The accompanying short films similarly take to the streets to explore the social inequities of work. Lisa Rideout’s One Leg In, One Leg Out follows Iman, who after a decade of working as a sex worker in Toronto makes the choice to become a social worker to help support her fellow trans community members who supported her for so long. Shot largely in Toronto’s Church-Wellesley neighbourhood, the film shows Iman as both a beloved regular at local bars and drag shows, and a tenacious self-starter eager to forge her path in a new profession. Similarly, Toronto filmmaker Mariam Zaidi’s short doc Over Time is a tender portrait of Regent Park resident Shafiq, a real-life taxi driver by night, shop clerk by day. An immigrant from Bangladesh in the ‘90s, he has seen Toronto change as Uber’s gig economy has taken over, his once stable job as a yellow-cab driver becoming increasingly precarious, and his local community squeezed by rapid gentrification.
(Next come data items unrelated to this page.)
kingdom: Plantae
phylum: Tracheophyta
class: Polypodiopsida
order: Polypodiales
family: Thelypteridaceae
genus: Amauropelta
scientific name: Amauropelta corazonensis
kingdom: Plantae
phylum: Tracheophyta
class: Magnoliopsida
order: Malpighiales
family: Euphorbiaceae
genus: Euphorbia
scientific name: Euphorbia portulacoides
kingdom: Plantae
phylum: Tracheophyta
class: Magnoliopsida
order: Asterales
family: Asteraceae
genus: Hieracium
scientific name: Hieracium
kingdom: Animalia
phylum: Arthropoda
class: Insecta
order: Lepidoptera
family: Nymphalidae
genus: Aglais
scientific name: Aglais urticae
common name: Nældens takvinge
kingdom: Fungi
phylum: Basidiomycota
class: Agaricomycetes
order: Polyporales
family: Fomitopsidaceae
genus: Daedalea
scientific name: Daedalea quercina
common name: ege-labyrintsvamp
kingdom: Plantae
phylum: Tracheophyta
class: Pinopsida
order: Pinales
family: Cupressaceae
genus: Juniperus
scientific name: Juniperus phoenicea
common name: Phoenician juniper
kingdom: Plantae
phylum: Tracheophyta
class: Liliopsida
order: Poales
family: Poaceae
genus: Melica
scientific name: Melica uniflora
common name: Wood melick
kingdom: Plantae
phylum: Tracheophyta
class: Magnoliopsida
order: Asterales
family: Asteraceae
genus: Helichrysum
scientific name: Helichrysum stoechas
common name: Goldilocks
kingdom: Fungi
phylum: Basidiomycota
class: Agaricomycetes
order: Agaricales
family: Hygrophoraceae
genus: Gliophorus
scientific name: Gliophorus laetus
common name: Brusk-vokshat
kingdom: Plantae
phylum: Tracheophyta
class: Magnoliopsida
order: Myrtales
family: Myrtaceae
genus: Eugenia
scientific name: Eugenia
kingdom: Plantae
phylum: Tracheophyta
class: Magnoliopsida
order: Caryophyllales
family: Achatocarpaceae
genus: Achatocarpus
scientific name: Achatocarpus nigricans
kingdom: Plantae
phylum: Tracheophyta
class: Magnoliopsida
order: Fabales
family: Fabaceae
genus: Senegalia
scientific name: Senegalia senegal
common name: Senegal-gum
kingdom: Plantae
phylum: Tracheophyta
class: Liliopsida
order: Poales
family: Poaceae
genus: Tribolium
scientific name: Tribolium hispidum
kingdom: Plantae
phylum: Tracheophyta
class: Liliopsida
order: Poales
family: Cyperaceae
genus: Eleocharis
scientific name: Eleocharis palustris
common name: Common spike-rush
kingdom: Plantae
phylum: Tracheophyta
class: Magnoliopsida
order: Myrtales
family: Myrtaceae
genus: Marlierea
Like Jafar Panahi’s Taxi, these two documentary shorts contemplate how spaces around work are often where we form the communities necessary to survive and thrive
Co-presented with Toronto Outdoor Picture Show and Toronto Queer Film Festival.
Screenings:
Country: Canada
Director: Lisa Rideout
Length: 15 mins
Synopsis: After a decade as a sex worker, Iman attempts to pursue her dream of becoming a social worker to help her transgender community members. As she explores the option of going back to college, One Leg In, One Leg Out questions whether tenacity, ambition and a life long dream are enough to overcome a challenging personal situation.